WHAT YOU WILL DO: Recast the lines of all the records below as a Markdown table with two columns, Row and Line, numbering each row and leaving out blank lines. Keep the pictures out of the answer.

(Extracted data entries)
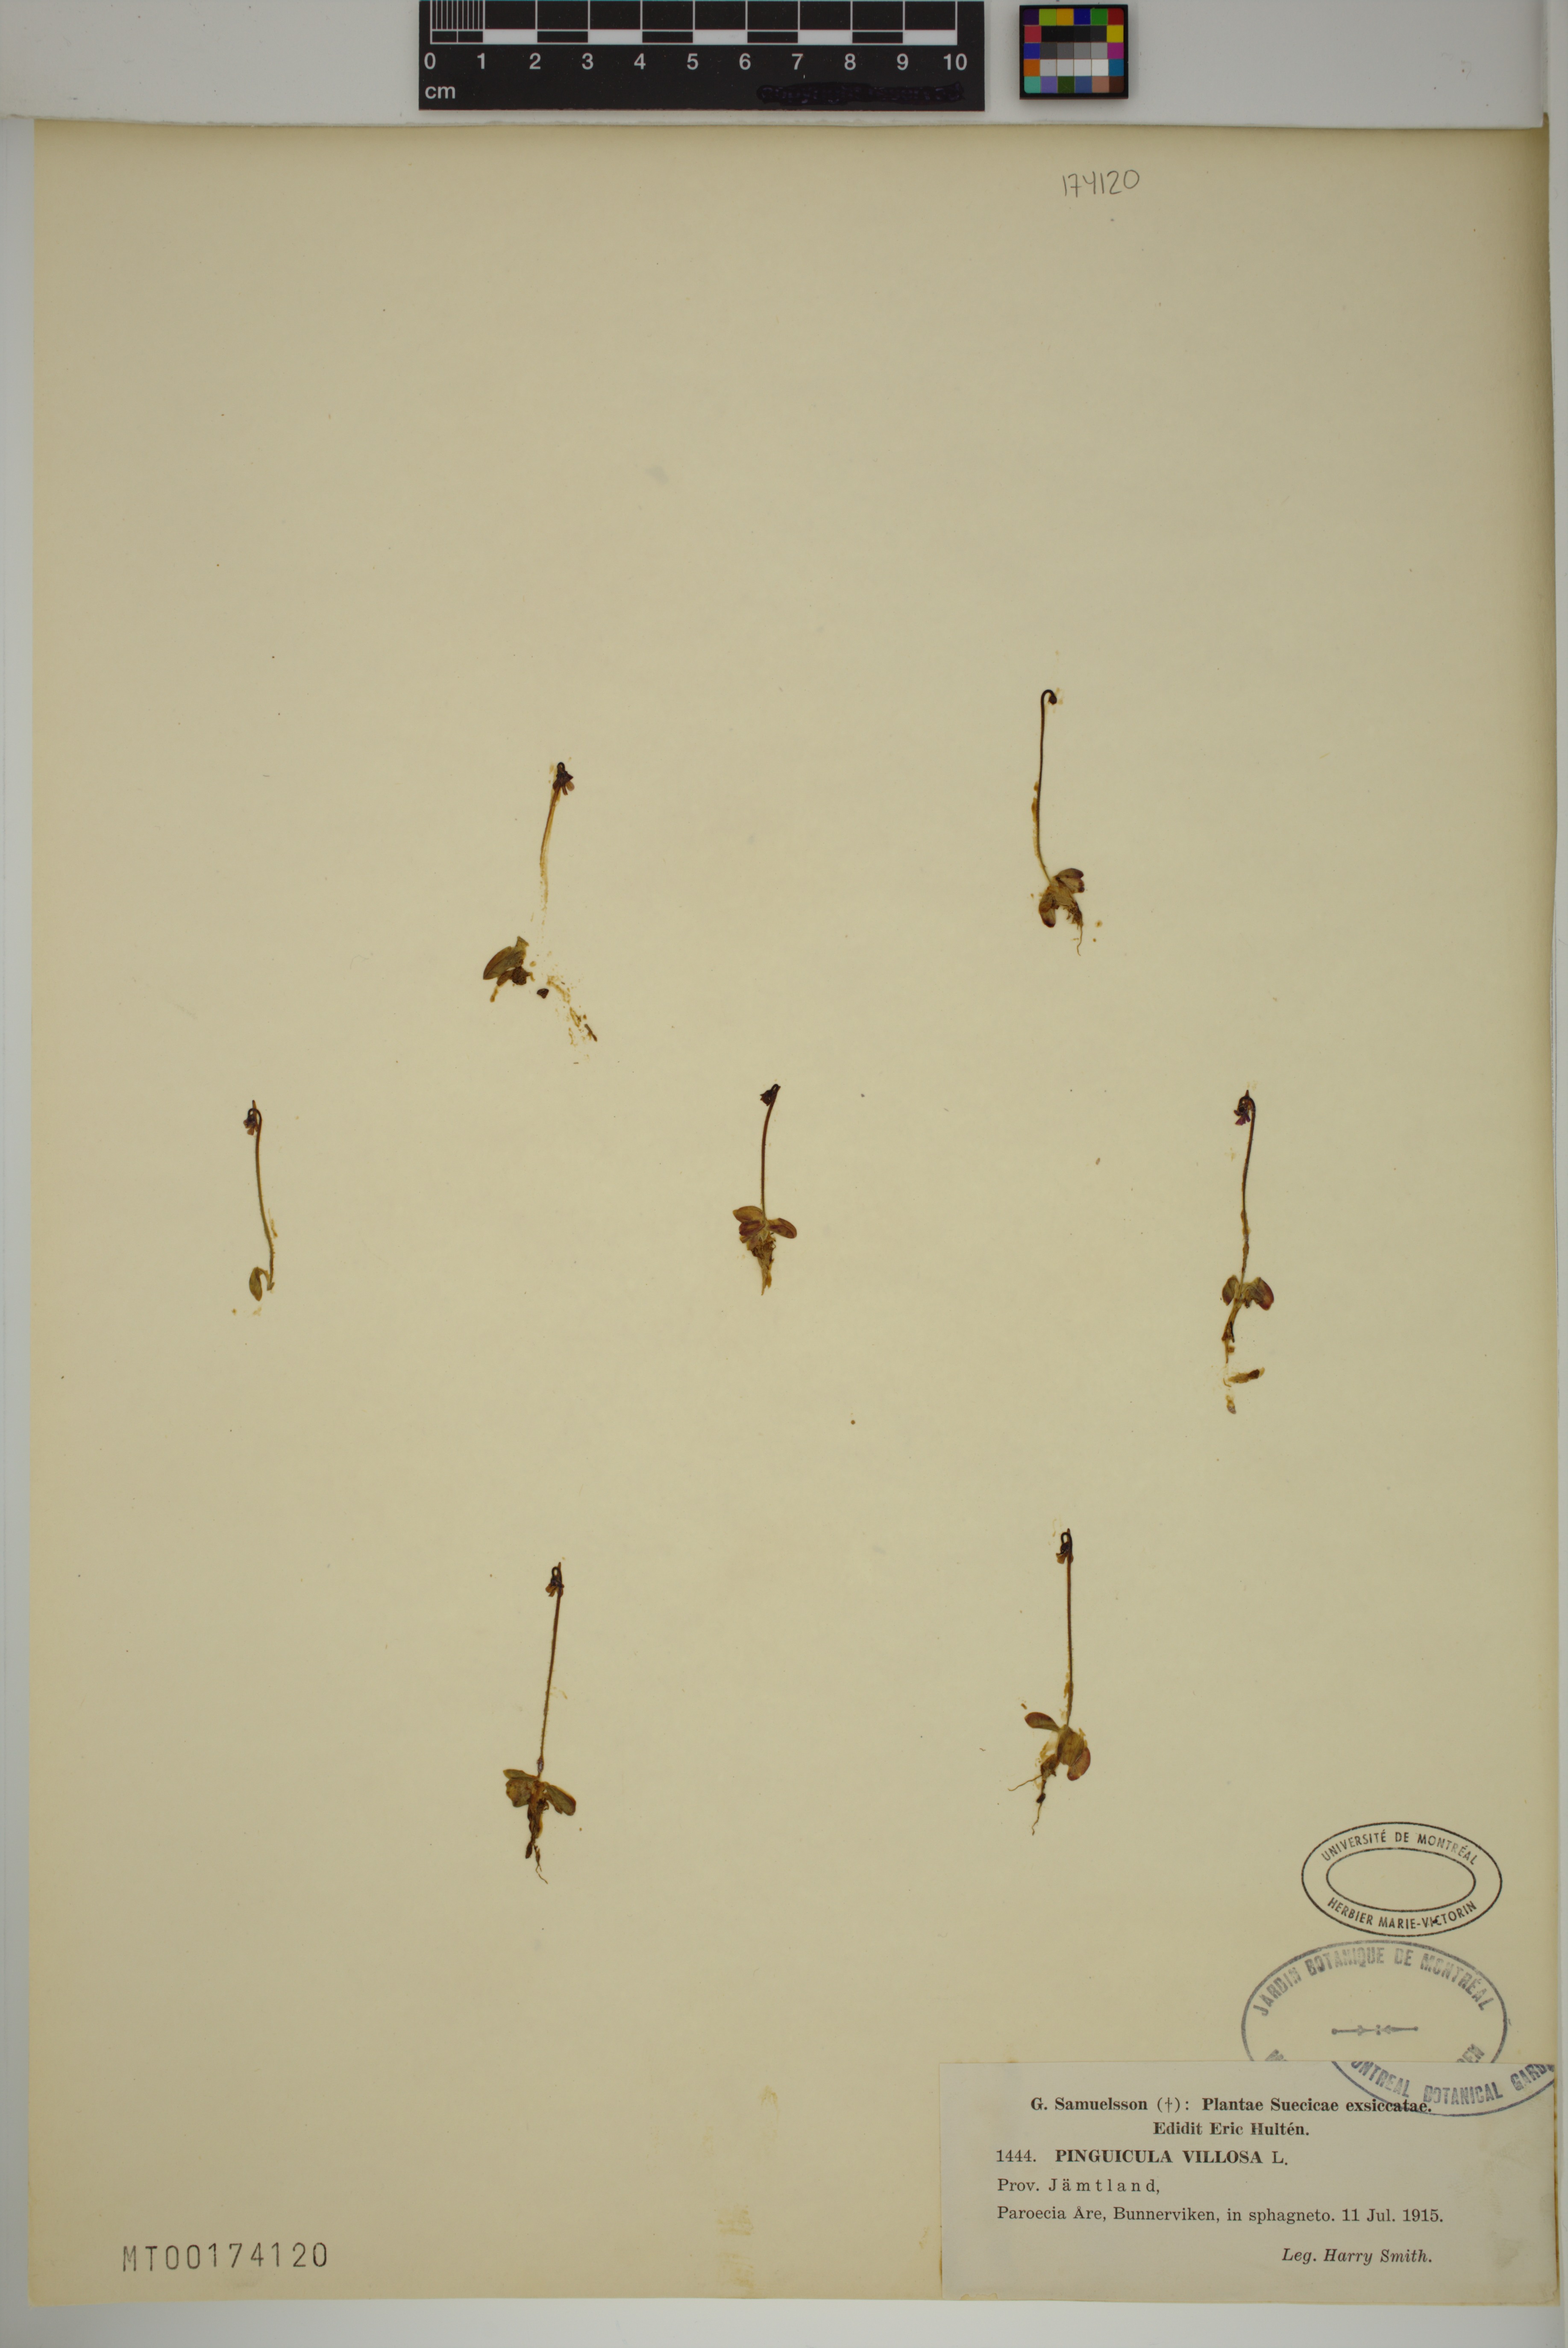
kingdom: Plantae
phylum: Tracheophyta
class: Magnoliopsida
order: Lamiales
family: Lentibulariaceae
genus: Pinguicula
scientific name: Pinguicula villosa
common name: Hairy butterwort
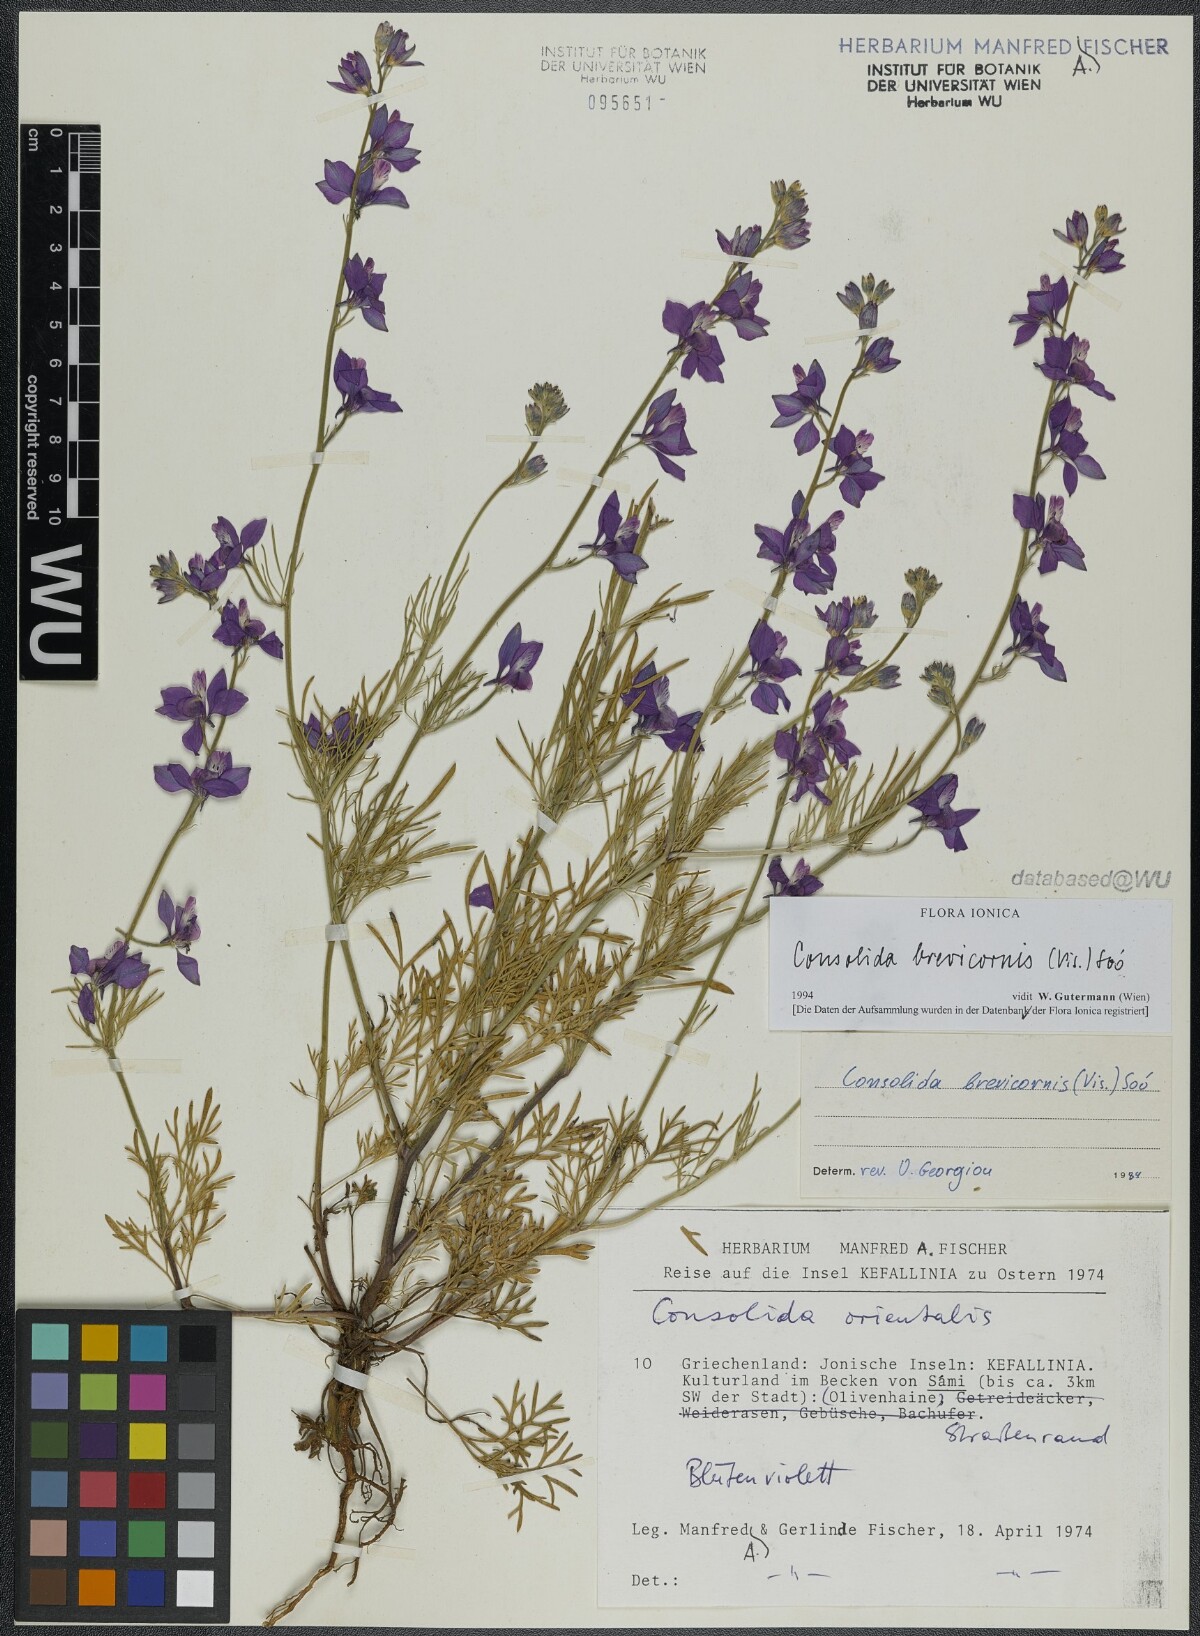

SOLUTION BELOW:
| Row | Line |
|---|---|
| 1 | kingdom: Plantae |
| 2 | phylum: Tracheophyta |
| 3 | class: Magnoliopsida |
| 4 | order: Lamiales |
| 5 | family: Lentibulariaceae |
| 6 | genus: Pinguicula |
| 7 | scientific name: Pinguicula villosa |
| 8 | common name: Hairy butterwort |